Selected extract:
· · ·
D. Coury's Appeal to the Planning Commission

Coury appealed the Planning Division's approval of the application to the Planning Commission. Coury argued the CEQA exemption was inapplicable, CEQA exceptions applied, and the project would increase traffic in an area already highly congested, which was inconsistent with the Marin Countywide Plan.

In May 2015, the Planning Commission held a hearing on the appeal and voted to uphold the Planning Division's approval. In its resolution, the Planning Commission found the project was categorically exempt from CEQA because "[t]he existing building located at the project site has been continuously used as a grocery store since 1954 until 2011." The Planning Commission stated "[t]he approved land uses for the project site have been a grocery store, in addition to other ancillary neighborhood serving uses, such as a dentist's office, a cleaner, a nursery, and a restaurant." The Planning Commission found "the project entails the remodel to an existing structure and new signs that would not add any new floor area to the project site, and would not result in any potentially significant impacts to the environment."

With regard to Coury's concerns about the impact on traffic, the resolution stated "the Department of Public Works - Land Division (DPW) . . . determined that a traffic study was not required for the project because the development was proposed on a parcel that was previously approved for similar uses." Indeed, traffic studies were not required for five prior use and design review applications associated with the site "as those projects did not [intensify] the uses on the project site." The Planning Commission's denial of Coury's appeal was unanimous.
· · ·
[Stored dataset items]
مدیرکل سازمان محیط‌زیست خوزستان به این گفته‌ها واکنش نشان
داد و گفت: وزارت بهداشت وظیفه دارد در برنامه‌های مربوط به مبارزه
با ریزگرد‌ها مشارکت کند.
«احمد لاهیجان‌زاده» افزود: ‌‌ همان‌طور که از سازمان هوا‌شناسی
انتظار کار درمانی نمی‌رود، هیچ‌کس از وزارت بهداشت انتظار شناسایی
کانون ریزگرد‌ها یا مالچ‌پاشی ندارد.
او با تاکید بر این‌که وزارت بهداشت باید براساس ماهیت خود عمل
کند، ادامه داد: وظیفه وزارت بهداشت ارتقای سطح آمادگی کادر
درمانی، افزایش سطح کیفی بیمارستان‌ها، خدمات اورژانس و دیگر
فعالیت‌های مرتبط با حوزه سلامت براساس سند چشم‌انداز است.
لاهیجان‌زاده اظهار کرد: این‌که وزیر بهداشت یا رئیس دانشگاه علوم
· · ·
What to work on:
a. Summarize the passage on Coury's appeal in two sentences.
b. Answer these questions from the passage on Coury's appeal:
(i) In what month and year did the Planning Commission hold its hearing on the appeal?
(ii) Over what span of years was the building continuously used as a grocery store?
(iii) How many prior use and design review applications for the site did not require traffic studies?
c. Extend the passage on Coury's appeal with a further paragraph that begins after its last sentence.
None of these entries is needed here.

Task responses:
a. Coury appealed the Planning Division's approval to the Planning Commission, arguing that the CEQA exemption did not apply and that the project would add traffic to an already congested area, contrary to the Marin Countywide Plan. In May 2015 the Planning Commission unanimously upheld the approval, finding the remodel of a building long used as a grocery store categorically exempt from CEQA and noting DPW's determination that no traffic study was required.

b.
(i) May 2015
(ii) From 1954 until 2011
(iii) Five

c.
E. Coury's Appeal to the Board of Supervisors

Coury appealed the Planning Commission's decision to the Board of Supervisors ("the Board"). Coury argued the historic use permit had expired, and the Commission should have required a new use permit. In a letter submitted by his attorney, Coury argued that even if "DeLano's was grandfathered as a legal nonconforming use," the new Good Earth market was not covered by that use because it includes "food preparation and customer seating areas . . . - in essence, a restaurant." Coury argued the "unusual circumstances" exception to a CEQA exemption applied based on "the location of the project" in "a heavily congested area," and Coury also argued the Good Earth market had the potential to increase congestion.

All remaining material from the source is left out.